La TRT ment, la TRT ment tout le temps : Riza Altun est bien vivant

dimanche 19 mai 2019
par  Amitiés kurdes de Bretagne

"Radio-Paris ment, Radio-Paris ment, Radio-Paris est allemand" : certains se souviennent de ce refrain fredonné en cachette quand les Nazis occupaient la France et avaient fait main basse sur tous les moyens de communications. Radio-Paris célébrait à longueur d’antenne les "victoires" de l’occupant contre les résistants qualifiés de "terroristes".

Aujourd’hui, Erdoğan a fait main basse sur tous les médias et les utilise à des fins exclusives d’une grossière propagande.

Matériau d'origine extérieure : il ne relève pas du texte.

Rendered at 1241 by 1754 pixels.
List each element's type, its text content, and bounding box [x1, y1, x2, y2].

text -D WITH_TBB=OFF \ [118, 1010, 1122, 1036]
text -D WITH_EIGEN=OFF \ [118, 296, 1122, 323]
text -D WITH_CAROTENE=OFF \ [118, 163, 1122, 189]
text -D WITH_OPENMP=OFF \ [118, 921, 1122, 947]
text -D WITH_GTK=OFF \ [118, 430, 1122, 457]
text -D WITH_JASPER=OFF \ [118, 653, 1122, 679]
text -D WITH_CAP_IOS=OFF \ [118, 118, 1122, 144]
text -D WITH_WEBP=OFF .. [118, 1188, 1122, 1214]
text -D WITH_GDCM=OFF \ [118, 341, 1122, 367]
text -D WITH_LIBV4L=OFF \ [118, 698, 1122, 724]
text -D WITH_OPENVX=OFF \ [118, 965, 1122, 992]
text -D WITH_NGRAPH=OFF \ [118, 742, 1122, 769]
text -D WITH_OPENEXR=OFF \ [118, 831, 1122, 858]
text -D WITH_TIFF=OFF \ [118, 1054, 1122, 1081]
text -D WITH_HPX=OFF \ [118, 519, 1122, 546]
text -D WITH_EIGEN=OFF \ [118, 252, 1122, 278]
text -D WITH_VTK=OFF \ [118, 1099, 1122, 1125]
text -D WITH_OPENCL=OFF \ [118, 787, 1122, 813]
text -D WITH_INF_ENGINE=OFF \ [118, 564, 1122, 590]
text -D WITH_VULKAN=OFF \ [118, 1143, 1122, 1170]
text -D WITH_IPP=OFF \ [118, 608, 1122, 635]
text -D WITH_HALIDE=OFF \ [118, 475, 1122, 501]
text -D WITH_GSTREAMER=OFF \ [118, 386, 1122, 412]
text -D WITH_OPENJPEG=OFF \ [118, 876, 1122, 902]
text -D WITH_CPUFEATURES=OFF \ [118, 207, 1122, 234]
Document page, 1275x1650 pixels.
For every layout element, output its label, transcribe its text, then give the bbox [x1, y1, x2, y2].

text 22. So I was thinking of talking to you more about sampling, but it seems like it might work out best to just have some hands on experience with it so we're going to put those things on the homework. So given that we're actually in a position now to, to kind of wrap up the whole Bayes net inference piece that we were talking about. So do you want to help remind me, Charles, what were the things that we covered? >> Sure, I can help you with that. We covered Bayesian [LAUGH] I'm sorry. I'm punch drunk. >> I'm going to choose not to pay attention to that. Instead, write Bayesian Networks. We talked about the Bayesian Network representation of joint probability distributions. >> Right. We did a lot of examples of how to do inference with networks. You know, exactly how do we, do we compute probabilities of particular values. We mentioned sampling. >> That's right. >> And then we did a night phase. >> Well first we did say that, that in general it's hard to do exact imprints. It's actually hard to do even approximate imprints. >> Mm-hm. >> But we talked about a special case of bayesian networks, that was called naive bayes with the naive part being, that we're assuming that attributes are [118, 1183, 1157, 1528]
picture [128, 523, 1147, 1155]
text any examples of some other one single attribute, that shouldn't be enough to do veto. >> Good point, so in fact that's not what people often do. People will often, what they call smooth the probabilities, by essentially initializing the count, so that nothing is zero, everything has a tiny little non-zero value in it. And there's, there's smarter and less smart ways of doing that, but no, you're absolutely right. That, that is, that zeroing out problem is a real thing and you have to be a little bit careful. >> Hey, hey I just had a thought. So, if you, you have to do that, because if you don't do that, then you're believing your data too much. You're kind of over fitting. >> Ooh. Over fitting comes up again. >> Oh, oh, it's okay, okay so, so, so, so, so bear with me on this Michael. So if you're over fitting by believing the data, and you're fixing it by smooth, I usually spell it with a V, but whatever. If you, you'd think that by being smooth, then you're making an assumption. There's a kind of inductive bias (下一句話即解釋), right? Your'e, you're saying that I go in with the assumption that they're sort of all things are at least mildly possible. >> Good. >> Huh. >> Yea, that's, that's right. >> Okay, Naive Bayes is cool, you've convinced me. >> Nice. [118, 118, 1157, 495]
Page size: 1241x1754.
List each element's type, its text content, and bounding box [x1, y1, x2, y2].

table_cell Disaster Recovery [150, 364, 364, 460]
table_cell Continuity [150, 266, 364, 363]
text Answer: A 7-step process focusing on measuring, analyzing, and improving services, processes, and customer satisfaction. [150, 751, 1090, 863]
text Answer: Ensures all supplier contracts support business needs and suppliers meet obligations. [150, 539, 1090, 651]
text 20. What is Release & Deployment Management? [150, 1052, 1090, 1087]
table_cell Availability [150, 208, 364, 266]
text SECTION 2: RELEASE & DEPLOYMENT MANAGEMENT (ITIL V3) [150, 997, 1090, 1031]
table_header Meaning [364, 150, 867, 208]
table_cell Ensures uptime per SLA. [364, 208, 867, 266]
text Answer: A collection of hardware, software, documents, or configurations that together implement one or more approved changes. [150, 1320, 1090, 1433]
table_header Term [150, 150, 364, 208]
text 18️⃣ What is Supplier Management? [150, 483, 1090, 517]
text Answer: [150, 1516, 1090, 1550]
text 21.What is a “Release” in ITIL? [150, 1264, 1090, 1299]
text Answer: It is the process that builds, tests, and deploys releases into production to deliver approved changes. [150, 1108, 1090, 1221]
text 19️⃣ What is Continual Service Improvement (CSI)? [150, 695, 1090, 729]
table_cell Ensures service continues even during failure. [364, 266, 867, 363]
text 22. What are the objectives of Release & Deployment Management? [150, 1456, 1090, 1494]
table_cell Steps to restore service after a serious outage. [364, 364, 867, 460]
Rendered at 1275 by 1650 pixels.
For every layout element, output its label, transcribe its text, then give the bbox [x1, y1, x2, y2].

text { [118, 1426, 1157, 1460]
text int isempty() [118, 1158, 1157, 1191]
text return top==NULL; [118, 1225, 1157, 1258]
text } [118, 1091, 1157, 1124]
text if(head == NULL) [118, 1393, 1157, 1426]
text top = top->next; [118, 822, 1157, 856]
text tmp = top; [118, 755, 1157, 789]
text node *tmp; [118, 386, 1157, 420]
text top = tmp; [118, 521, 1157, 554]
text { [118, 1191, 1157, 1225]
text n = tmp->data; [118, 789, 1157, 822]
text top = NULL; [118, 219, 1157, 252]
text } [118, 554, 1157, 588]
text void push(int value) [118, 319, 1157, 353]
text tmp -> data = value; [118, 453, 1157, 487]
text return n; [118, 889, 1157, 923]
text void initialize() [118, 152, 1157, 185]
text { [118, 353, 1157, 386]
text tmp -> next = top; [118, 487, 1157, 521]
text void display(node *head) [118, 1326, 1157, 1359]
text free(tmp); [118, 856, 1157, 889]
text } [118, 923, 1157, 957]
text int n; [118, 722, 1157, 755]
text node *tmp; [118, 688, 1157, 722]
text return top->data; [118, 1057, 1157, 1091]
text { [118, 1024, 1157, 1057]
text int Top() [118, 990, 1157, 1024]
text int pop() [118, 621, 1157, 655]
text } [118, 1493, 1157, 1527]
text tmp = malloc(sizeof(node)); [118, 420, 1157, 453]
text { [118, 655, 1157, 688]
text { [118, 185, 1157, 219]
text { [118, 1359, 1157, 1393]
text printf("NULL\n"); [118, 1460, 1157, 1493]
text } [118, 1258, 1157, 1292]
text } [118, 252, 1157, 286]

On peut lire par exemple le 18 mai sur le site de la TRT ( (Radio-télévision de Turquie) : "les cibles appartenant aux membres de l’organisation terroriste séparatiste PKK? ont été anéanties à la suite de raids aériens turcs menés au nord de l’Irak. D’autre part, les forces de sécurité turques ont porté un coup dur à l’organisation terroriste séparatiste PKK à Diyarbakir. 43 refuges d’hiver appartenant aux terroristes du PKK ont été anéantis. Un grand nombre de munitions a été, par ailleurs, saisi à Van". Or la même TRT avait donné pour mort Riza Altun, membre du Conseil exécutif du KCK? (Union des Communautés du Kurdistan) qui aurait été tué le 21 mars dernier : "nous avons porté un coup dur à l’organisation terroriste PKK. Riza Altun ainsi que les terroristes l’accompagnant, ont été éliminés avec réussite par nos services de sécurité lors d’un raid aérien. Notre État obtient des résultats légendaires dans la lutte contre le terrorisme".

Le 10 mai, infligeant un sévère démenti, Riza Altun accordait une longue interview à la chaîne de télévision kurde Medya Haber :

c’est vrai, il y a eu un bombardement aérien le 21 mars sur Qandil. Mais je ne me trouvais pas dans la zone visée. Je ne suis pas le seul concerné par ces informations mensongères. Beaucoup d’autres camarades (des dirigeants du PKK) le sont aussi. Il ne faut pas y prêter d’importance. Elles relèvent de la propagande de guerre.

Qui est Riza Altun ?

Riza Altun, qui a passé treize ans dans les geôles turques, n’est pas un inconnu en France où il est arrivé en 2000, en provenance d’Iran. Les relations entre ce haut responsable kurde et le contre-espionnage français sont restées discrètes, mais solidement nouées par des accords tacites et des intérêts bien compris, jusqu’au 5 février 2007 où il est interpellé et mis en examen pour « association de malfaiteurs en relation avec une entreprise terroriste ». Il est suspecté d’être l’instigateur de la « kampanya », la collecte de l’impôt révolutionnaire auprès de la diaspora kurde, en faveur de « l’organisation ». Mis en détention provisoire, il en ressort dix jours après. Placé sous contrôle judiciaire, ce personnage encombrant pour la France est, au grand dam de la Turquie, gentiment exfiltré, via l’Autriche où il est un temps retenu, vers le camp de base des combattants du PKK dans la région stratégique du mont Qandil, au Kurdistan d’Irak, à la frontière avec la Turquie et l’Iran. Il est un proche du leader Abdullah Öcalan et le responsable des relations extérieures du Parti des Travailleurs du Kurdistan.